# http anfrage erklärung



## DiveSurfer (25. Januar 2004)

naben
ich habe mal eine frage ... 
ich bin auf der suchen nach einer ausführlichen erklärun (mit beispielen)
wei ein verbindungsaufbau von einem client zu einem server (http) funktioniert.

weiss einer von euch wo ich so was im netz finden kann?

thx


----------



## JohannesR (25. Januar 2004)

Du kannst mittels ethereal eine HTTP-Anfrage mitloggen (sprich: Port 80 filter), darin steht dann alles relevante! 
Nachspielen kannst du das ganze dann per $ telnet host 80

Johannes


----------



## Fabian H (25. Januar 2004)

Auch ganz wichtig:
Das RFC 2616


----------



## DiveSurfer (25. Januar 2004)

> _Original geschrieben von Johannes Röttger _
> *Du kannst mittels ethereal eine HTTP-Anfrage mitloggen (sprich: Port 80 filter), darin steht dann alles relevante!
> Nachspielen kannst du das ganze dann per $ telnet host 80
> 
> Johannes *



ja so weit is das klar ... 
aber ich hätt sowas gerne fertig mit erklärungen


----------



## JohannesR (25. Januar 2004)

Das ganze ist völlig selbsterklärend, die Anweisungen sind im Klartext (GET etc.) und erfordern kein Englisch-Studium. Du kannst es doch einfach mal ausprobieren und die unklaren Stellen hier posten.
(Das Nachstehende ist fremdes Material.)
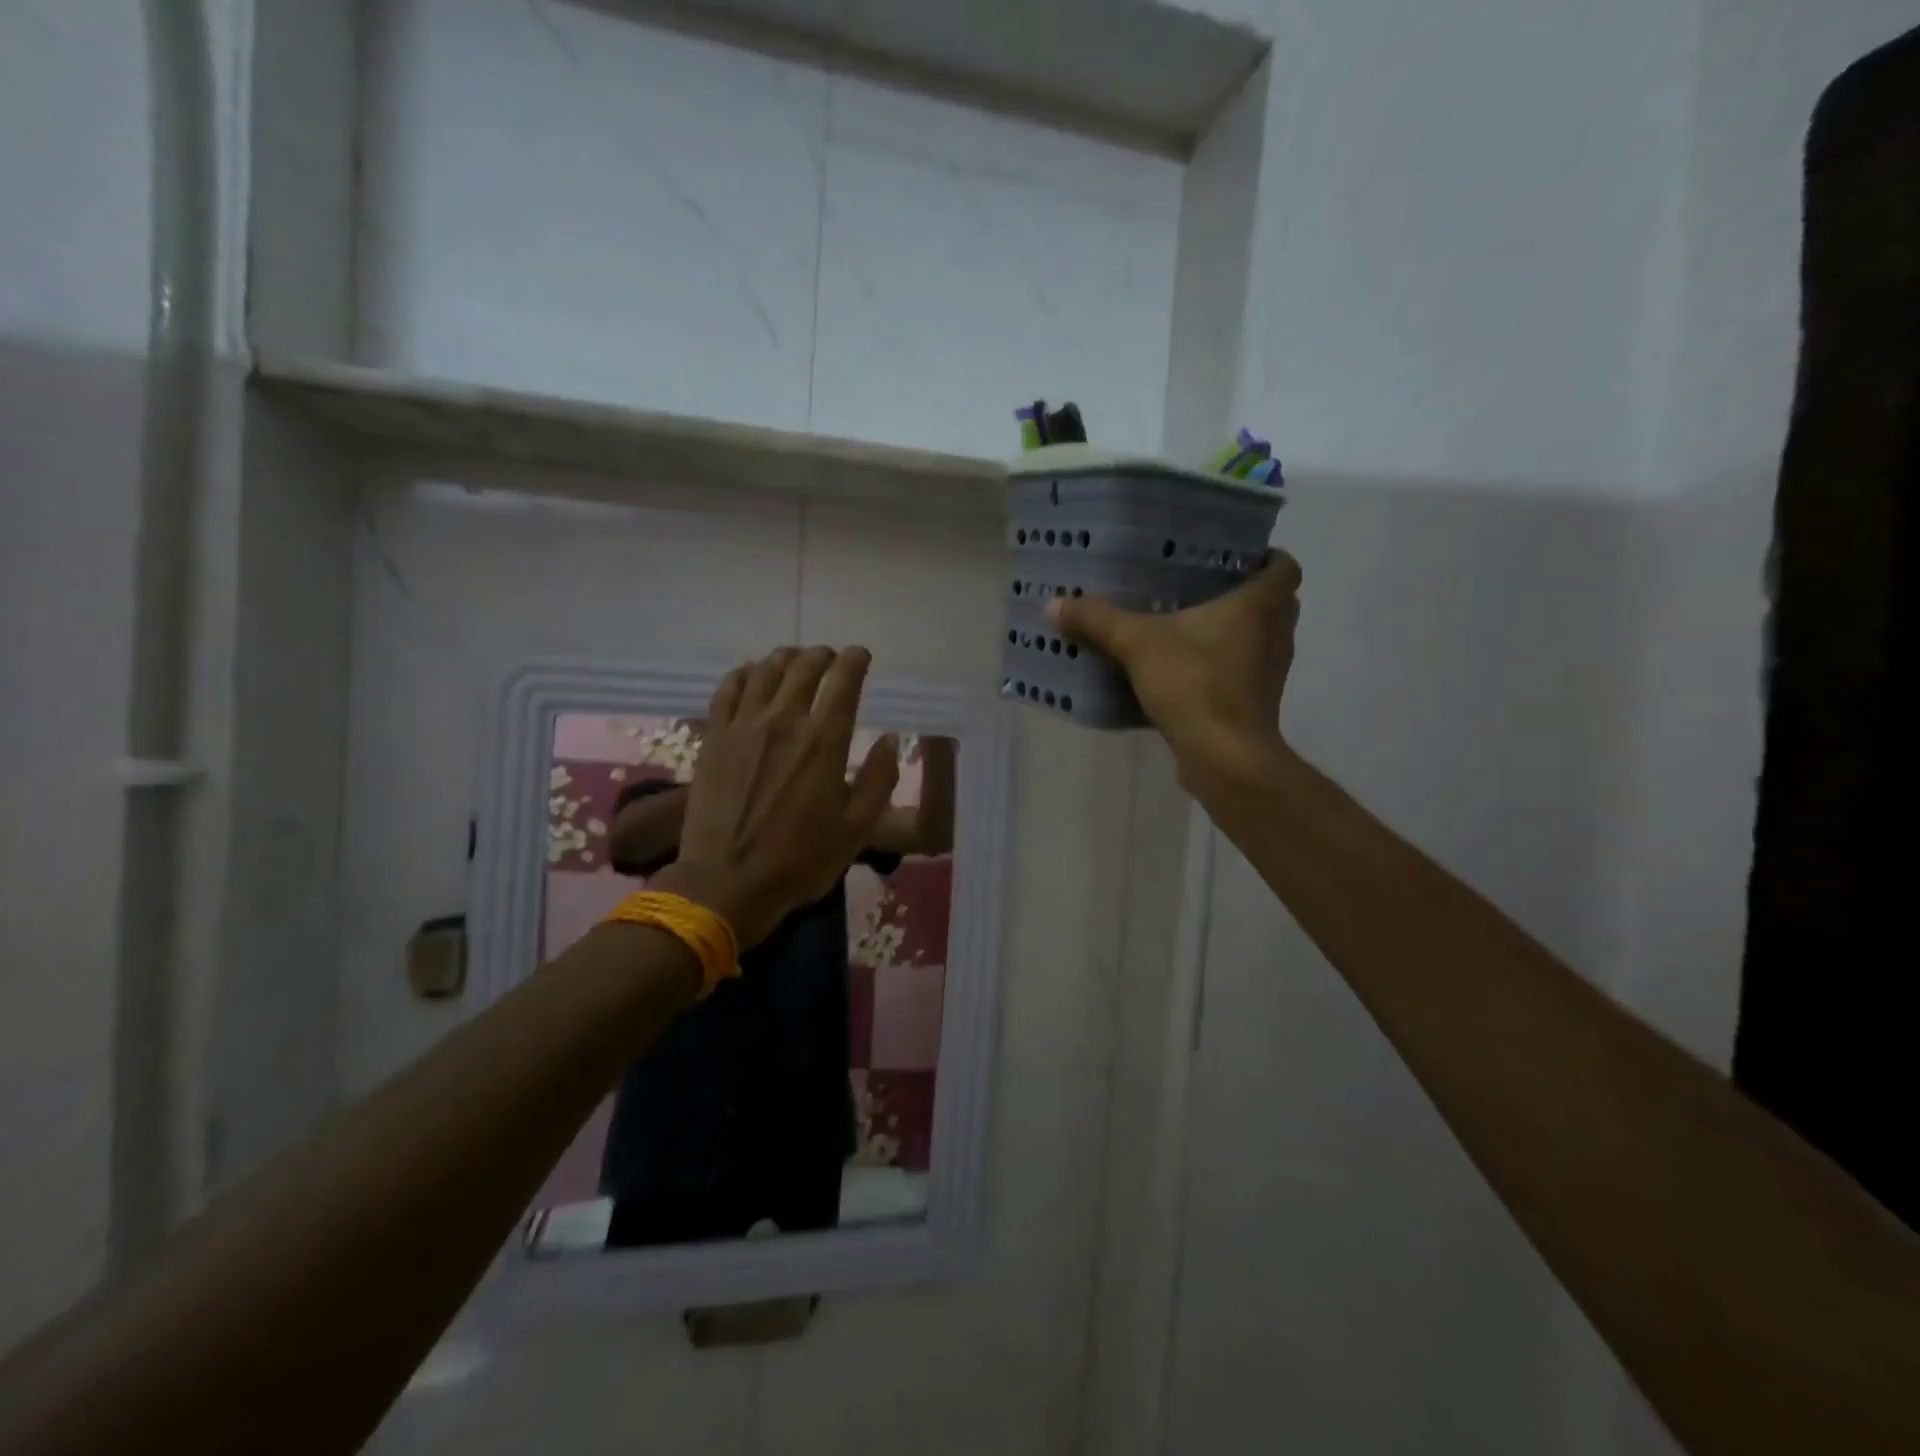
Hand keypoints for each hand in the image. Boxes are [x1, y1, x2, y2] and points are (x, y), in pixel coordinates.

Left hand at [649, 646, 899, 948]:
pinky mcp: (714, 737)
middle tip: (830, 658)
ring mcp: (743, 726)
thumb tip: (889, 739)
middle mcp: (784, 721)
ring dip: (785, 658)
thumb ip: (879, 779)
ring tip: (794, 660)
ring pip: (765, 670)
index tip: (861, 657)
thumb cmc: (800, 860)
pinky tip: (752, 675)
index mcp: (824, 742)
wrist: (727, 882)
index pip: (844, 681)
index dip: (855, 661)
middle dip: (822, 655)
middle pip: (804, 667)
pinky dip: (744, 674)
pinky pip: (728, 689)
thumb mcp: (857, 828)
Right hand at [1047, 552, 1301, 791]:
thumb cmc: (1194, 684)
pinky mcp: (1255, 706)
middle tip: (1204, 589)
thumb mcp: (1137, 644)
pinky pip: (1242, 676)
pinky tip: (1184, 675)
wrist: (1224, 757)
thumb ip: (1098, 621)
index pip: (1284, 568)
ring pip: (1260, 642)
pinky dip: (1222, 670)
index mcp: (1258, 606)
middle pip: (1276, 604)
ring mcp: (1269, 675)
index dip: (1267, 558)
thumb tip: (1054, 604)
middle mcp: (1276, 636)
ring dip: (1235, 635)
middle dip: (1246, 596)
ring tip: (1189, 629)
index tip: (1237, 557)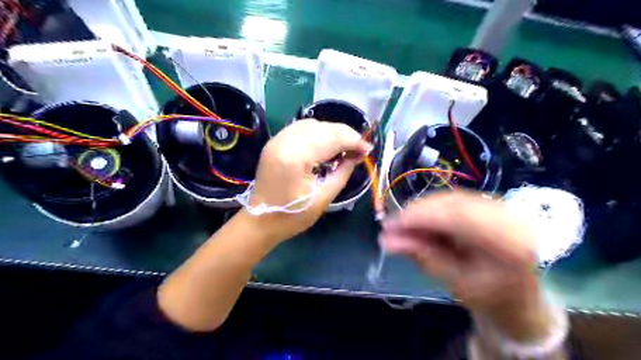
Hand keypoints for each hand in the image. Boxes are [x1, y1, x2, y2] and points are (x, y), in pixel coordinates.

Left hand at [248, 118, 373, 242]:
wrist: (260, 221)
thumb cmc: (292, 216)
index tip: (368, 150)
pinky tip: (326, 144)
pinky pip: (300, 128)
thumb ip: (343, 172)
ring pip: (312, 124)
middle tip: (359, 149)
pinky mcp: (275, 142)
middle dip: (345, 135)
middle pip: (323, 127)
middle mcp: (285, 141)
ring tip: (344, 147)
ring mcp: (277, 139)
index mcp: (296, 157)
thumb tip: (359, 154)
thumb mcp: (323, 198)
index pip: (332, 138)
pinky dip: (318, 132)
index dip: (353, 141)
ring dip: (332, 132)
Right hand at [380, 190, 550, 341]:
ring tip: (403, 224)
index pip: (458, 217)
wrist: (517, 297)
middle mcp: (511, 217)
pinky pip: (455, 199)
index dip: (420, 216)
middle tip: (391, 224)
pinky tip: (420, 220)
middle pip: (454, 202)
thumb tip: (386, 240)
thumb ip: (422, 256)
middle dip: (417, 211)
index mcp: (510, 242)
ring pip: (452, 198)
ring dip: (423, 209)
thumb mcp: (454, 282)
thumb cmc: (489, 298)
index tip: (390, 224)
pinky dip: (433, 209)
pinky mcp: (492, 204)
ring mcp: (503, 207)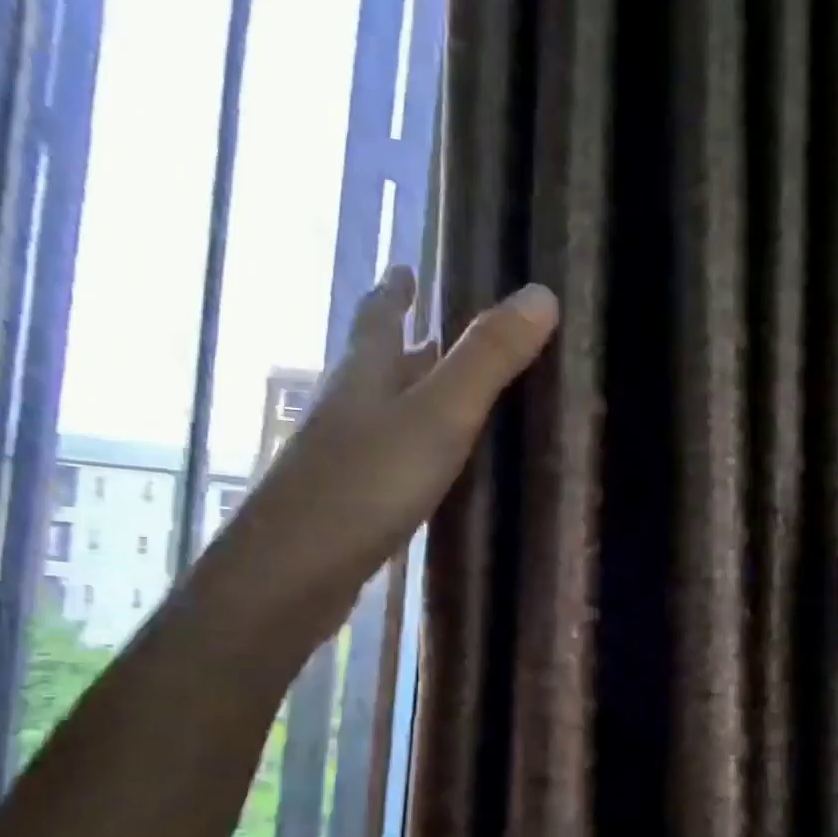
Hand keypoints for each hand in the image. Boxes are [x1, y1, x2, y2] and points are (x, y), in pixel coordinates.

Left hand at [235, 265, 559, 637]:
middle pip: (378, 365)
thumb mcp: (439, 416)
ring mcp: (341, 459)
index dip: (394, 290)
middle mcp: (347, 408)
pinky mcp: (345, 505)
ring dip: (407, 400)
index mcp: (365, 374)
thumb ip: (487, 360)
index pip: (379, 316)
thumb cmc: (367, 483)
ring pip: (381, 415)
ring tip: (442, 398)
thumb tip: (541, 293)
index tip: (405, 266)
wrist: (296, 570)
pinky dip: (408, 453)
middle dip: (406, 345)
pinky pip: (384, 462)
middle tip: (438, 332)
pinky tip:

Wir versuchen dann, sie dir zu erörtern...


----------



## DiveSurfer (25. Januar 2004)

ok ich werde es mal versuchen 
wenn was nich klar is melde ich mich 

thx


----------



## Sinac (26. Januar 2004)

Darf ich Fragen was das im Linux Forum zu suchen hat?
Naja, schau mal hier!


----------



## DiveSurfer (26. Januar 2004)

sorry wenn ich das falsch eingeordnet habe ... 

danke das material war richtig so was hatte ich gesucht


----------